Hoke is 20-19 since a storybook first season. The Wolverines have regressed over the last three years. Most recently, a dismal 5-6 campaign that’s emblematic of larger problems facing Michigan’s athletic department has casted it into perhaps its greatest nadir as unprecedented turmoil has already claimed athletic director Dave Brandon.

It’s widely expected Hoke will be next.

“They can speculate and do all of that …  if we get distracted — and I get distracted — in what we are doing, that is not fair to those 115 kids,” Hoke told reporters Monday at his weekly press conference.

“From that piece alone, I think I have said it, I have never been worried about a job. I am worried about the job we do for those kids."

But the reality is that Saturday's annual clash against sixth-ranked Ohio State might very well be his last time directing the Wolverines.

“I guess I haven't thought about it,” Buckeyes head coach Urban Meyer said. “But we're anticipating … we'll get the best. Their personnel will play their very best against us and that was as obvious as you can be last year.”

In an highly-emotional game where everything and anything’s a chance to gain a critical edge, perhaps there is no greater motivation for a Michigan team rallying around its embattled coach.

“I don’t know the locker room, but if they do like the coach and how he operates, then yeah they are gonna be out there playing for him and helping him keep his job there,” senior tight end Jeff Heuerman said.

Whether or not it makes a difference for the 20-point underdogs?

“But then, it could be the opposite. Maybe they just don’t care. You just really don’t know. It’s all kind of the mindset of the players and how they think the whole program is run with the head coach. Which I don’t know. They can use it a few different ways.”

In July, Michigan’s senior captains defended Hoke at Big Ten Media Days in Chicago.

“Coach Hoke is the greatest coach I’ve ever been with,” fifth-year senior linebacker Jake Ryan told MLive.com. “He’s hard-nosed, he knows what he’s doing and he’s a tough guy. I love him.”

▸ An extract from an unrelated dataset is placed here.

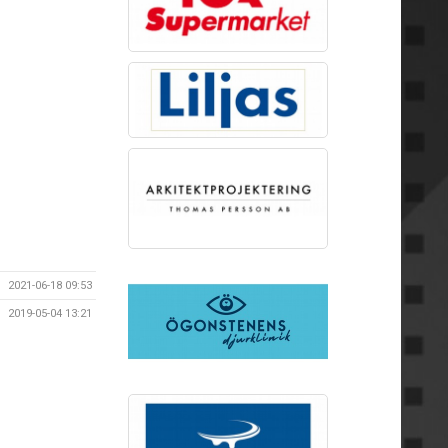
2021-06-18 09:53
2019-05-04 13:21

Added senior quarterback Devin Gardner: “Everybody's going to say whatever they want to say. My job is to make sure he's not on the hot seat, and that's what I'm going to do. I'm going to make sure we win football games.”

This late in the season, that’s a pledge that’s too little and too late.

But Saturday’s a chance for Michigan to send Hoke out as a winner in a game that defines the team’s who play in it forever. Motivation doesn't get much greater than that.